The news comes about a week after The Post reported that Buyk employees were scared that an economic war between the US and Russia would cost them their jobs.
“We have made the tough decision to temporarily furlough our employees until we are able to secure more funding sources in the US,” Walker said. “Our founders Slava Bocharov and Rodion Shishkov have been providing bridge financing to Buyk until we close our next investment round. However, the sanctions against Russian banks have now made this bridge financing setup untenable, despite neither of our founders being sanctioned.”
“As of today, our assets still greatly exceed our liabilities, and we remain confident that Buyk’s proven ultrafast grocery model can make real-time retail a reality in the United States,” Walker said.
The 2% of employees that are not being furloughed are operations, HR, finance, legal and IT staff.
At least one Buyk employee did not know they were being furloughed until they were contacted by The Post.
“Once this goes public it will be bad,” the employee said. “A lot of the employees are single parents, mostly dads who have child support debt.”
On Friday afternoon, Buyk had abruptly sent workers home due to what the company claimed were technical problems.
“They just stated it’s an IT issue and won’t be resolved quickly so they sent everyone home,” one employee said. “Very random.”
As of Friday afternoon, Buyk’s app displayed a message to customers in both New York and Chicago looking to buy products like ice cream and pet food: “Demand is too high. We’ll continue taking orders soon!”
The news wasn’t totally unexpected after employees last week said they feared sanctions against Russia could filter down to Buyk workers. Their worries centered on Buyk’s ties to Russia’s largest state-controlled bank, Sberbank, which was recently sanctioned by the US and UK in retaliation for Vladimir Putin’s brutal invasion of Ukraine.
One of the investors in Buyk’s initial $46 million fundraising round was a venture capital fund called Fort Ross Ventures, which has raised money from Sberbank and includes a former Sberbank executive in its leadership team. Buyk’s retail operations chief Yana Pesotskaya previously worked as the managing director of Sberbank’s food technology portfolio from 2019 to 2021, according to her LinkedIn profile.
In addition, Buyk was founded as a spin-off of Samokat, a popular delivery app in Russia that’s partially owned by Sberbank. Buyk’s ties to Samokat include using some of the same technology and forwarding US customer support requests to Russia-based workers.
Russian workers gradually vanished from Buyk’s Telegram messaging channels without explanation this week ahead of Friday’s shutdown, a company source said.

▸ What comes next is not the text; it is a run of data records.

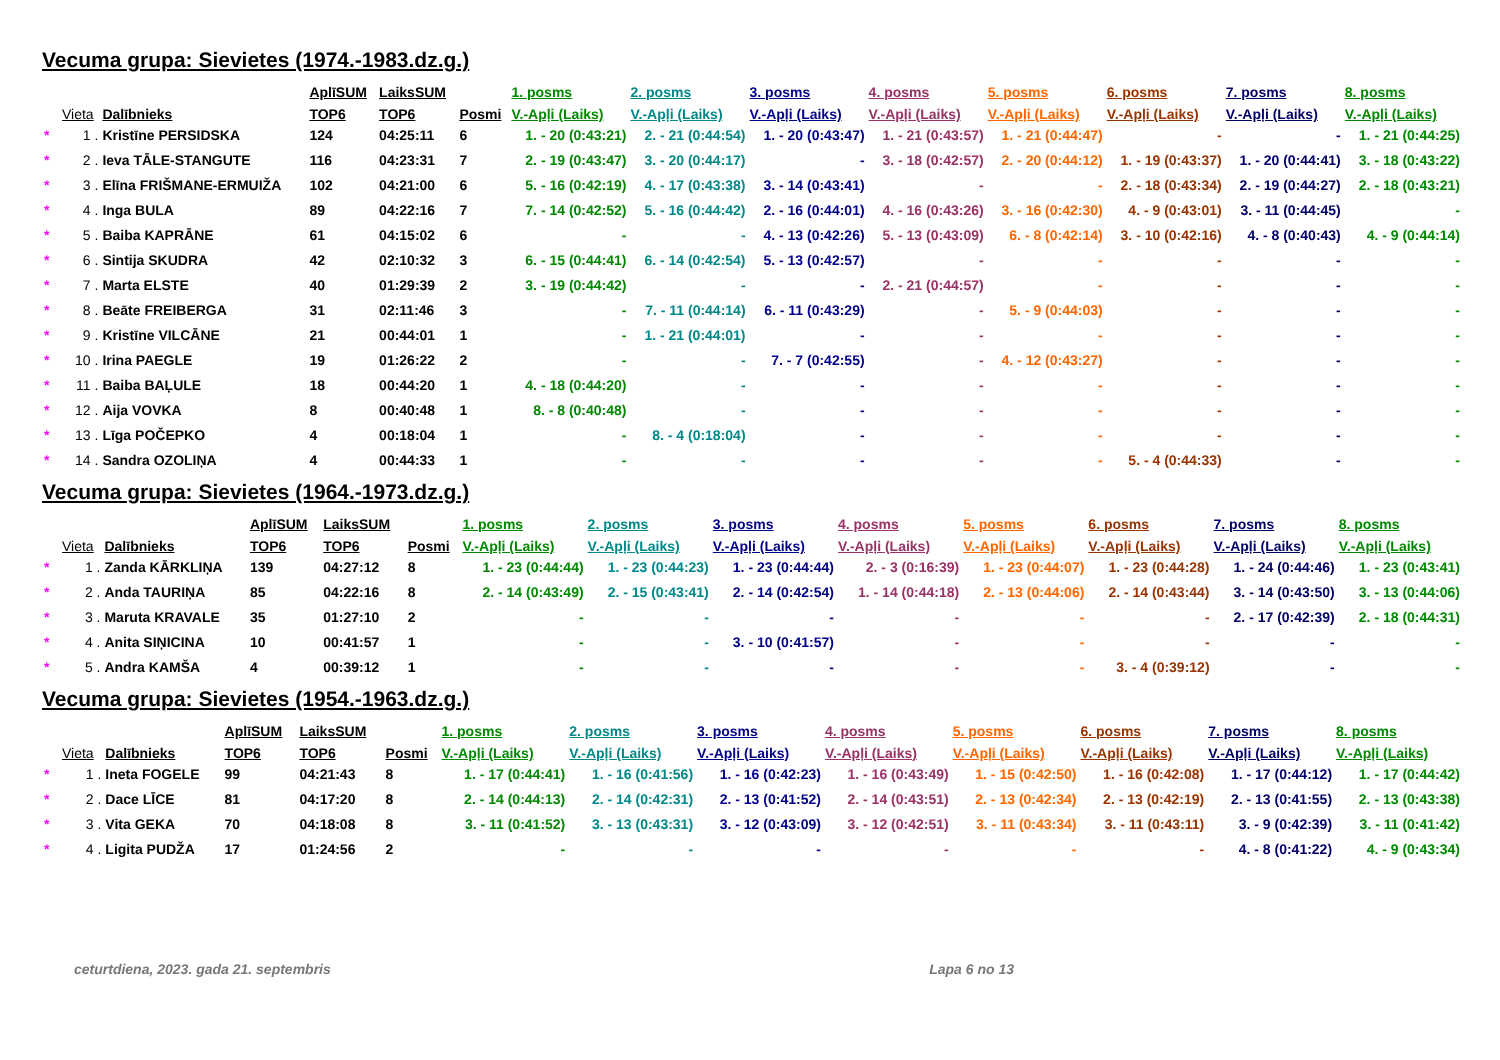Vecuma grupa: Sievietes (1974.-1983.dz.g.)
| | | | AplīSUM | LaiksSUM | | 1. posms | 2. posms | 3. posms | 4. posms | 5. posms | 6. posms | 7. posms | 8. posms |
| --- | --- | --- | --- | --- | --- | --- | --- | --- | --- | --- | --- | --- | --- |
| | Vieta | Dalībnieks | TOP6 | TOP6 | Posmi | V.-Apļi (Laiks) | V.-Apļi (Laiks) | V.-Apļi (Laiks) | V.-Apļi (Laiks) | V.-Apļi (Laiks) | V.-Apļi (Laiks) | V.-Apļi (Laiks) | V.-Apļi (Laiks) |
| * | 1 . | Kristīne PERSIDSKA | 124 | 04:25:11 | 6 | 1. - 20 (0:43:21) | 2. - 21 (0:44:54) | 1. - 20 (0:43:47) | 1. - 21 (0:43:57) | 1. - 21 (0:44:47) | - | - | 1. - 21 (0:44:25) |
| * | 2 . | Ieva TĀLE-STANGUTE | 116 | 04:23:31 | 7 | 2. - 19 (0:43:47) | 3. - 20 (0:44:17) | - | 3. - 18 (0:42:57) | 2. - 20 (0:44:12) | 1. - 19 (0:43:37) | 1. - 20 (0:44:41) | 3. - 18 (0:43:22) |
| * | 3 . | Elīna FRIŠMANE-ERMUIŽA | 102 | 04:21:00 | 6 | 5. - 16 (0:42:19) | 4. - 17 (0:43:38) | 3. - 14 (0:43:41) | - | - | 2. - 18 (0:43:34) | 2. - 19 (0:44:27) | 2. - 18 (0:43:21) |
| * | 4 . | Inga BULA | 89 | 04:22:16 | 7 | 7. - 14 (0:42:52) | 5. - 16 (0:44:42) | 2. - 16 (0:44:01) | 4. - 16 (0:43:26) | 3. - 16 (0:42:30) | 4. - 9 (0:43:01) | 3. - 11 (0:44:45) | - |
| * | 5 . | Baiba KAPRĀNE | 61 | 04:15:02 | 6 | - | - | 4. - 13 (0:42:26) | 5. - 13 (0:43:09) | 6. - 8 (0:42:14) | 3. - 10 (0:42:16) | 4. - 8 (0:40:43) | 4. - 9 (0:44:14) |
| * | 6 . | Sintija SKUDRA | 42 | 02:10:32 | 3 | 6. - 15 (0:44:41) | 6. - 14 (0:42:54) | 5. - 13 (0:42:57) | - | - | - | - | - |
| * | 7 . | Marta ELSTE | 40 | 01:29:39 | 2 | 3. - 19 (0:44:42) | - | - | 2. - 21 (0:44:57) | - | - | - | - |
| * | 8 . | Beāte FREIBERGA | 31 | 02:11:46 | 3 | - | 7. - 11 (0:44:14) | 6. - 11 (0:43:29) | - | 5. - 9 (0:44:03) | - | - | - |
| * | 9 . | Kristīne VILCĀNE | 21 | 00:44:01 | 1 | - | 1. - 21 (0:44:01) | - | - | - | - | - | - |
| * | 10 . | Irina PAEGLE | 19 | 01:26:22 | 2 | - | - | 7. - 7 (0:42:55) | - | 4. - 12 (0:43:27) | - | - | - |
| * | 11 . | Baiba BAĻULE | 18 | 00:44:20 | 1 | 4. - 18 (0:44:20) | - | - | - | - | - | - | - |
| * | 12 . | Aija VOVKA | 8 | 00:40:48 | 1 | 8. - 8 (0:40:48) | - | - | - | - | - | - | - |
| * | 13 . | Līga POČEPKO | 4 | 00:18:04 | 1 | - | 8. - 4 (0:18:04) | - | - | - | - | - | - |
| * | 14 . | Sandra OZOLIŅA | 4 | 00:44:33 | 1 | - | - | - | - | - | 5. - 4 (0:44:33) | - | - |
Vecuma grupa: Sievietes (1964.-1973.dz.g.)
| | | | AplīSUM | LaiksSUM | | 1. posms | 2. posms | 3. posms | 4. posms | 5. posms | 6. posms | 7. posms | 8. posms |
| --- | --- | --- | --- | --- | --- | --- | --- | --- | --- | --- | --- | --- | --- |
| | Vieta | Dalībnieks | TOP6 | TOP6 | Posmi | V.-Apļi (Laiks) | V.-Apļi (Laiks) | V.-Apļi (Laiks) | V.-Apļi (Laiks) | V.-Apļi (Laiks) | V.-Apļi (Laiks) | V.-Apļi (Laiks) | V.-Apļi (Laiks) |
| * | 1 . | Zanda KĀRKLIŅA | 139 | 04:27:12 | 8 | 1. - 23 (0:44:44) | 1. - 23 (0:44:23) | 1. - 23 (0:44:44) | 2. - 3 (0:16:39) | 1. - 23 (0:44:07) | 1. - 23 (0:44:28) | 1. - 24 (0:44:46) | 1. - 23 (0:43:41) |
| * | 2 . | Anda TAURIŅA | 85 | 04:22:16 | 8 | 2. - 14 (0:43:49) | 2. - 15 (0:43:41) | 2. - 14 (0:42:54) | 1. - 14 (0:44:18) | 2. - 13 (0:44:06) | 2. - 14 (0:43:44) | 3. - 14 (0:43:50) | 3. - 13 (0:44:06) |
| * | 3 . | Maruta KRAVALE | 35 | 01:27:10 | 2 | - | - | - | - | - | - | 2. - 17 (0:42:39) | 2. - 18 (0:44:31) |
| * | 4 . | Anita SIŅICINA | 10 | 00:41:57 | 1 | - | - | 3. - 10 (0:41:57) | - | - | - | - | - |
| * | 5 . | Andra KAMŠA | 4 | 00:39:12 | 1 | - | - | - | - | - | 3. - 4 (0:39:12) | - | - |
Vecuma grupa: Sievietes (1954.-1963.dz.g.)
| | | | AplīSUM | LaiksSUM | | 1. posms | 2. posms | 3. posms | 4. posms | 5. posms | 6. posms | 7. posms | 8. posms |
| --- | --- | --- | --- | --- | --- | --- | --- | --- | --- | --- | --- | --- | --- |
| | Vieta | Dalībnieks | TOP6 | TOP6 | Posmi | V.-Apļi (Laiks) | V.-Apļi (Laiks) | V.-Apļi (Laiks) | V.-Apļi (Laiks) | V.-Apļi (Laiks) | V.-Apļi (Laiks) | V.-Apļi (Laiks) | V.-Apļi (Laiks) |
| * | 1 . | Ineta FOGELE | 99 | 04:21:43 | 8 | 1. - 17 (0:44:41) | 1. - 16 (0:41:56) | 1. - 16 (0:42:23) | 1. - 16 (0:43:49) | 1. - 15 (0:42:50) | 1. - 16 (0:42:08) | 1. - 17 (0:44:12) | 1. - 17 (0:44:42) |
| * | 2 . | Dace LĪCE | 81 | 04:17:20 | 8 | 2. - 14 (0:44:13) | 2. - 14 (0:42:31) | 2. - 13 (0:41:52) | 2. - 14 (0:43:51) | 2. - 13 (0:42:34) | 2. - 13 (0:42:19) | 2. - 13 (0:41:55) | 2. - 13 (0:43:38) |
| * | 3 . | Vita GEKA | 70 | 04:18:08 | 8 | 3. - 11 (0:41:52) | 3. - 13 (0:43:31) | 3. - 12 (0:43:09) | 3. - 12 (0:42:51) | 3. - 11 (0:43:34) | 3. - 11 (0:43:11) | 3. - 9 (0:42:39) | 3. - 11 (0:41:42) |
| * | 4 . | Ligita PUDŽA | 17 | 01:24:56 | 2 | - | - | - | - | - | - | 4. - 8 (0:41:22) | 4. - 9 (0:43:34) |
ceturtdiena, 2023. gada 21. septembris Lapa 6 no 13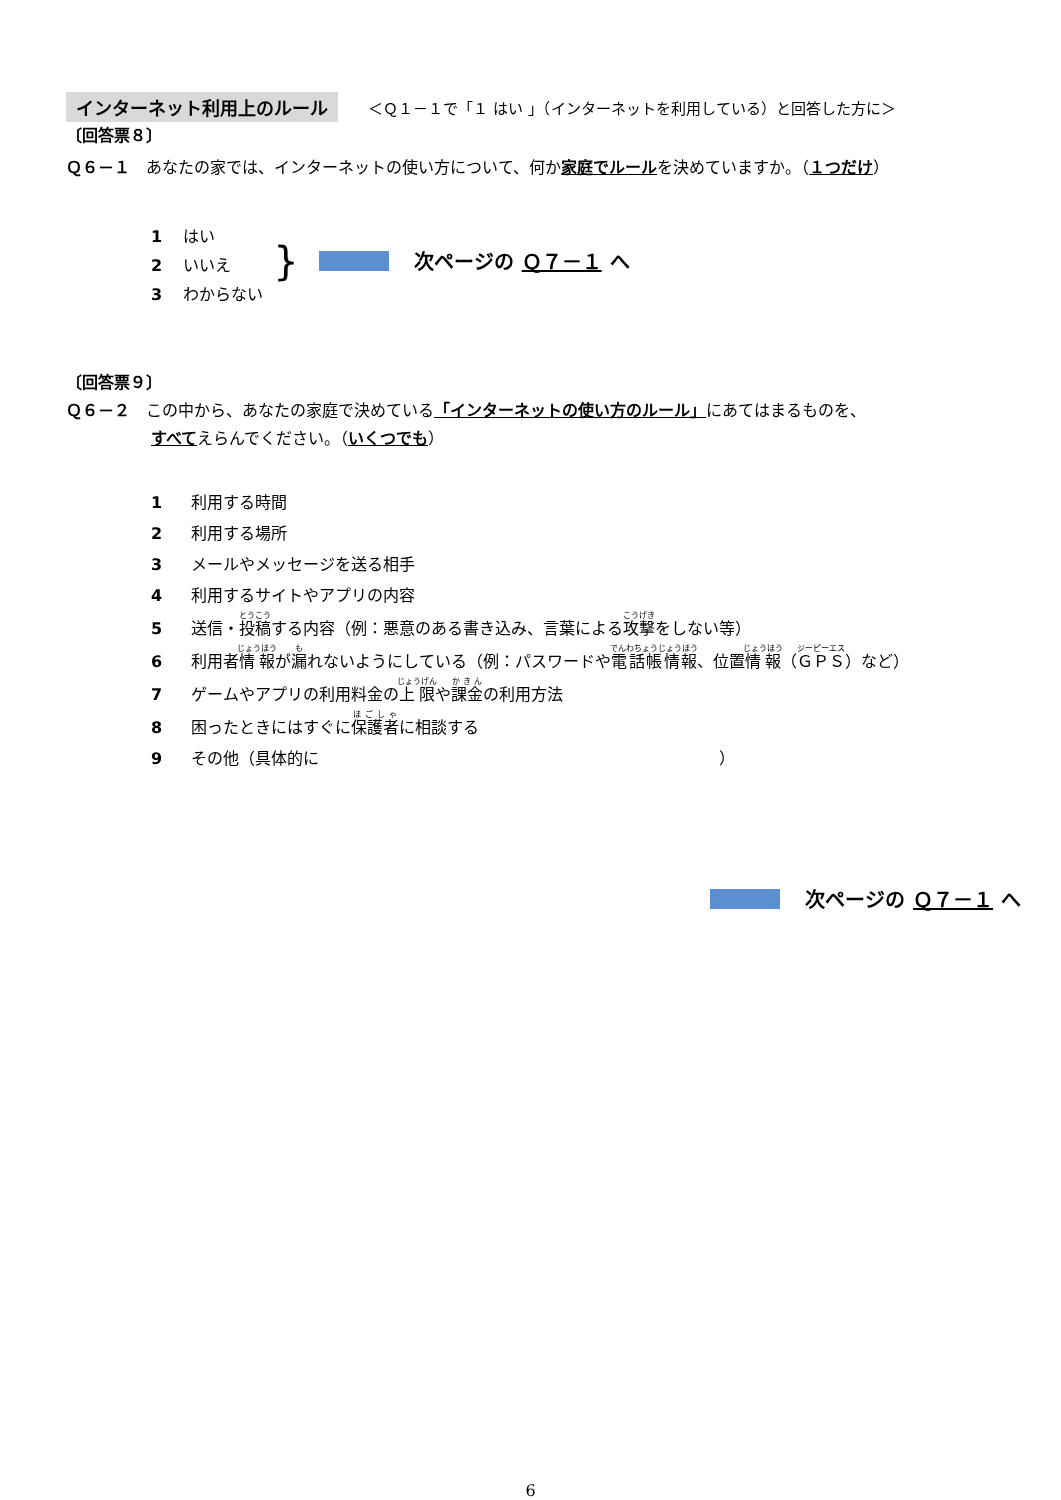インターネット利用上のルール ＜Ｑ１－１で「１ はい 」（インターネットを利用している）と回答した方に＞
〔回答票８〕
Ｑ６－１　あなたの家では、インターネットの使い方について、何か家庭でルールを決めていますか。（１つだけ）
1　 はい
2　 いいえ
3　 わからない
}
次ページの Ｑ７－１ へ
〔回答票９〕
Ｑ６－２　この中から、あなたの家庭で決めている「インターネットの使い方のルール」にあてはまるものを、
すべてえらんでください。（いくつでも）
1 利用する時間
2 利用する場所
3 メールやメッセージを送る相手
4 利用するサイトやアプリの内容
5 送信・投稿する内容（例：悪意のある書き込み、言葉による攻撃をしない等）
6 利用者情報が漏れないようにしている（例：パスワードや電話帳情報、位置情報（ＧＰＳ）など）
7 ゲームやアプリの利用料金の上限や課金の利用方法
8 困ったときにはすぐに保護者に相談する
9 その他（具体的に ）
次ページの Ｑ７－１ へ
6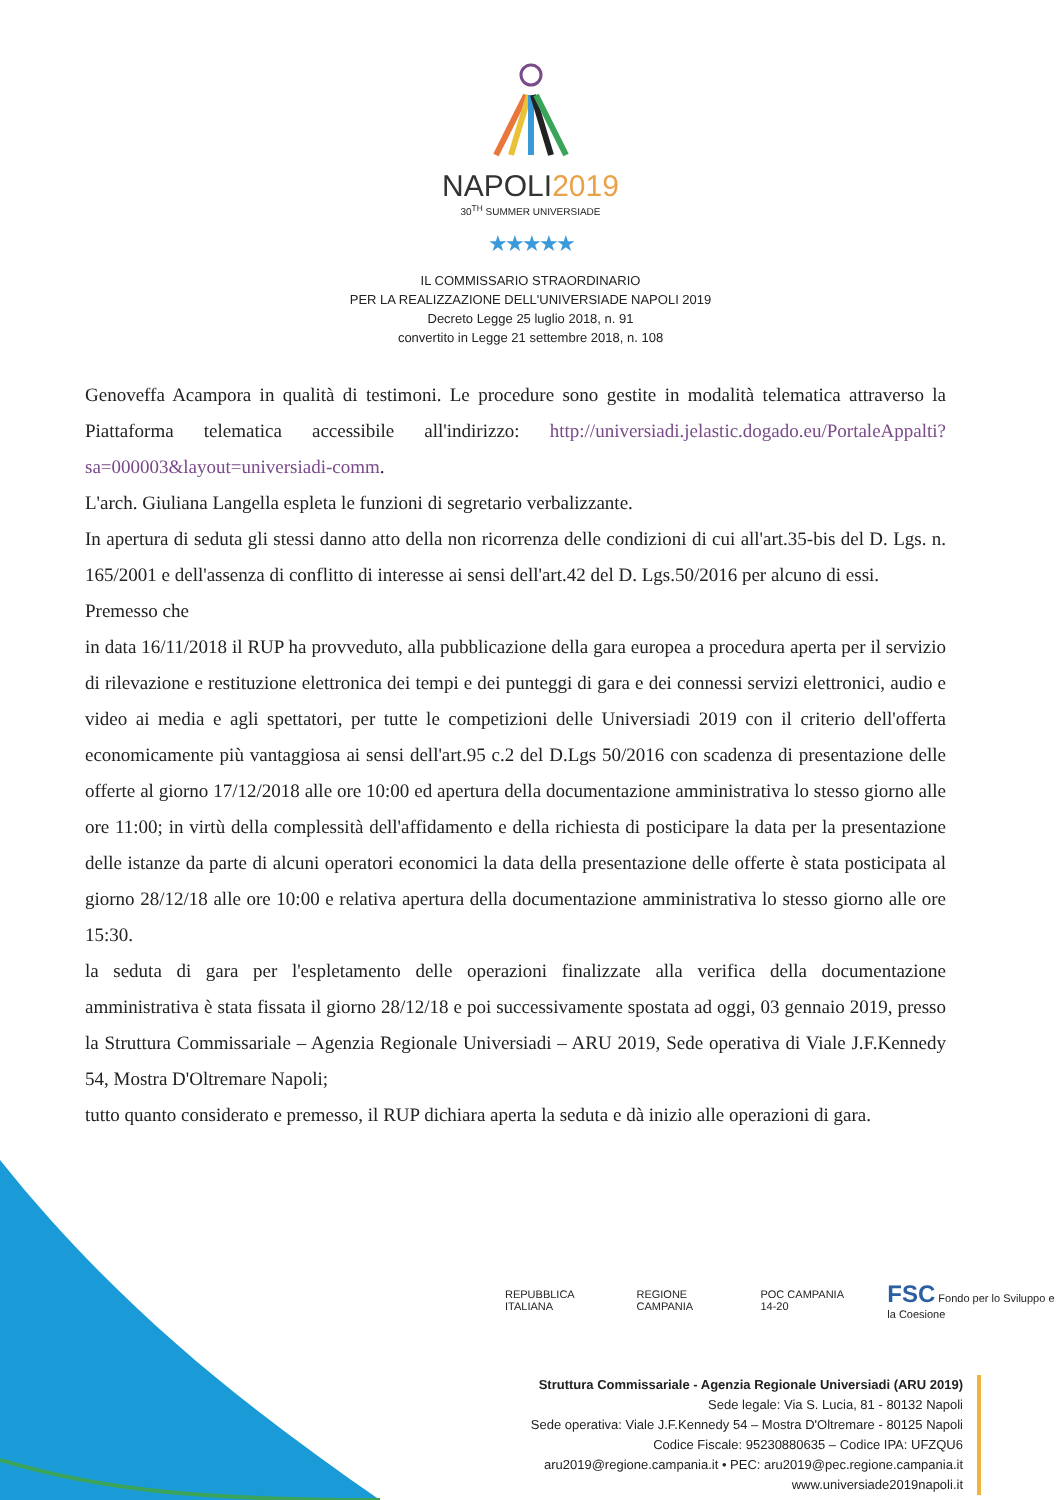NAPOLI2019
30<sup>TH</sup> SUMMER UNIVERSIADE
★★★★★
IL COMMISSARIO STRAORDINARIO
PER LA REALIZZAZIONE DELL'UNIVERSIADE NAPOLI 2019
Decreto Legge 25 luglio 2018, n. 91
convertito in Legge 21 settembre 2018, n. 108
Genoveffa Acampora in qualità di testimoni. Le procedure sono gestite in modalità telematica attraverso la Piattaforma telematica accessibile all'indirizzo: http://universiadi.jelastic.dogado.eu/PortaleAppalti?sa=000003&layout=universiadi-comm.
L'arch. Giuliana Langella espleta le funzioni di segretario verbalizzante.
In apertura di seduta gli stessi danno atto della non ricorrenza delle condizioni di cui all'art.35-bis del D. Lgs. n. 165/2001 e dell'assenza di conflitto di interesse ai sensi dell'art.42 del D. Lgs.50/2016 per alcuno di essi.
Premesso che
in data 16/11/2018 il RUP ha provveduto, alla pubblicazione della gara europea a procedura aperta per il servizio di rilevazione e restituzione elettronica dei tempi e dei punteggi di gara e dei connessi servizi elettronici, audio e video ai media e agli spettatori, per tutte le competizioni delle Universiadi 2019 con il criterio dell'offerta economicamente più vantaggiosa ai sensi dell'art.95 c.2 del D.Lgs 50/2016 con scadenza di presentazione delle offerte al giorno 17/12/2018 alle ore 10:00 ed apertura della documentazione amministrativa lo stesso giorno alle ore 11:00; in virtù della complessità dell'affidamento e della richiesta di posticipare la data per la presentazione delle istanze da parte di alcuni operatori economici la data della presentazione delle offerte è stata posticipata al giorno 28/12/18 alle ore 10:00 e relativa apertura della documentazione amministrativa lo stesso giorno alle ore 15:30.
la seduta di gara per l'espletamento delle operazioni finalizzate alla verifica della documentazione amministrativa è stata fissata il giorno 28/12/18 e poi successivamente spostata ad oggi, 03 gennaio 2019, presso la Struttura Commissariale – Agenzia Regionale Universiadi – ARU 2019, Sede operativa di Viale J.F.Kennedy 54, Mostra D'Oltremare Napoli;
tutto quanto considerato e premesso, il RUP dichiara aperta la seduta e dà inizio alle operazioni di gara.
REPUBBLICA ITALIANA REGIONE CAMPANIA POC CAMPANIA 14-20 FSC Fondo per lo Sviluppo e la Coesione
Struttura Commissariale - Agenzia Regionale Universiadi (ARU 2019)
Sede legale: Via S. Lucia, 81 - 80132 Napoli
Sede operativa: Viale J.F.Kennedy 54 – Mostra D'Oltremare - 80125 Napoli
Codice Fiscale: 95230880635 – Codice IPA: UFZQU6
aru2019@regione.campania.it • PEC: aru2019@pec.regione.campania.it
www.universiade2019napoli.it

In an interview with The Post conducted last week before the Sberbank sanctions were announced, Buyk CEO James Walker said of possible sanctions: “I don’t know that it would have any impact on the business.”
“We’re an American company with American executives,” Walker added. “We’ll make sure that our employees understand that they are in no risk monetarily.”
But store-level Buyk employees said that Walker and other executives had not addressed the 800 pound gorilla even as he confirmed to The Post on Friday that they were all being furloughed.
“Everyone is concerned but nobody from the main office has communicated anything directly,” one Buyk employee said prior to finding out they had been furloughed. “If James Walker is talking to anyone it’s at the corporate level and that has not been communicated down to the store level at ALL so far.”